### RECORD SET
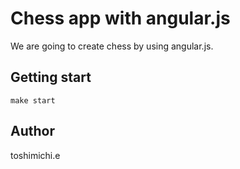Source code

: Chess app with angular.js
====

We are going to create chess by using angular.js.

## Getting start

  `make start`

## Author

toshimichi.e
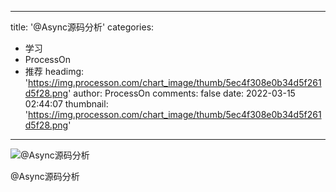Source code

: 
---
title: '@Async源码分析'
categories: 
 - 学习
 - ProcessOn
 - 推荐
headimg: 'https://img.processon.com/chart_image/thumb/5ec4f308e0b34d5f261d5f28.png'
author: ProcessOn
comments: false
date: 2022-03-15 02:44:07
thumbnail: 'https://img.processon.com/chart_image/thumb/5ec4f308e0b34d5f261d5f28.png'
---

<div>   
<img class="thumb" alt="@Async源码分析" src="https://img.processon.com/chart_image/thumb/5ec4f308e0b34d5f261d5f28.png" referrerpolicy="no-referrer">
<p>@Async源码分析</p>  
</div>
            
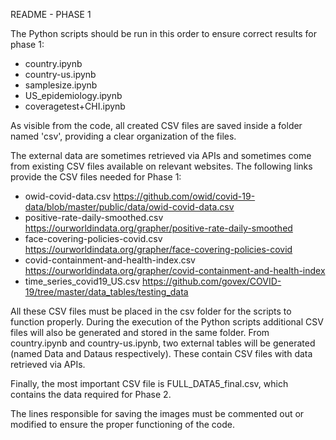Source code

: README - PHASE 1

The Python scripts should be run in this order to ensure correct results for phase 1:
- country.ipynb
- country-us.ipynb
- samplesize.ipynb
- US_epidemiology.ipynb
- coveragetest+CHI.ipynb

As visible from the code, all created CSV files are saved inside a folder named 'csv', providing a clear organization of the files.

The external data are sometimes retrieved via APIs and sometimes come from existing CSV files available on relevant websites. The following links provide the CSV files needed for Phase 1:
- owid-covid-data.csv https://github.com/owid/covid-19-data/blob/master/public/data/owid-covid-data.csv
- positive-rate-daily-smoothed.csv https://ourworldindata.org/grapher/positive-rate-daily-smoothed
- face-covering-policies-covid.csv https://ourworldindata.org/grapher/face-covering-policies-covid
- covid-containment-and-health-index.csv https://ourworldindata.org/grapher/covid-containment-and-health-index
- time_series_covid19_US.csv https://github.com/govex/COVID-19/tree/master/data_tables/testing_data

All these CSV files must be placed in the csv folder for the scripts to function properly. During the execution of the Python scripts additional CSV files will also be generated and stored in the same folder. From country.ipynb and country-us.ipynb, two external tables will be generated (named Data and Dataus respectively). These contain CSV files with data retrieved via APIs.

Finally, the most important CSV file is FULL_DATA5_final.csv, which contains the data required for Phase 2.

The lines responsible for saving the images must be commented out or modified to ensure the proper functioning of the code.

### AIM OF THE TASK
Copy out the material above exactly; the images stay out.

### TASK OUTPUT
Source code

: Chess app with angular.js
====

We are going to create chess by using angular.js.

## Getting start

  `make start`

## Author

toshimichi.e
Source code

: 
---
title: '@Async源码分析'
categories: 
 - 学习
 - ProcessOn
 - 推荐
headimg: 'https://img.processon.com/chart_image/thumb/5ec4f308e0b34d5f261d5f28.png'
author: ProcessOn
comments: false
date: 2022-03-15 02:44:07
thumbnail: 'https://img.processon.com/chart_image/thumb/5ec4f308e0b34d5f261d5f28.png'
---

<div>   
<img class="thumb" alt="@Async源码分析" src="https://img.processon.com/chart_image/thumb/5ec4f308e0b34d5f261d5f28.png" referrerpolicy="no-referrer">
<p>@Async源码分析</p>  
</div>
            
Source code

: README - PHASE 1

The Python scripts should be run in this order to ensure correct results for phase 1:
- country.ipynb
- country-us.ipynb
- samplesize.ipynb
- US_epidemiology.ipynb
- coveragetest+CHI.ipynb

As visible from the code, all created CSV files are saved inside a folder named 'csv', providing a clear organization of the files.

The external data are sometimes retrieved via APIs and sometimes come from existing CSV files available on relevant websites. The following links provide the CSV files needed for Phase 1:
- owid-covid-data.csv https://github.com/owid/covid-19-data/blob/master/public/data/owid-covid-data.csv
- positive-rate-daily-smoothed.csv https://ourworldindata.org/grapher/positive-rate-daily-smoothed
- face-covering-policies-covid.csv https://ourworldindata.org/grapher/face-covering-policies-covid
- covid-containment-and-health-index.csv https://ourworldindata.org/grapher/covid-containment-and-health-index
- time_series_covid19_US.csv https://github.com/govex/COVID-19/tree/master/data_tables/testing_data

All these CSV files must be placed in the csv folder for the scripts to function properly. During the execution of the Python scripts additional CSV files will also be generated and stored in the same folder. From country.ipynb and country-us.ipynb, two external tables will be generated (named Data and Dataus respectively). These contain CSV files with data retrieved via APIs.

Finally, the most important CSV file is FULL_DATA5_final.csv, which contains the data required for Phase 2.

The lines responsible for saving the images must be commented out or modified to ensure the proper functioning of the code.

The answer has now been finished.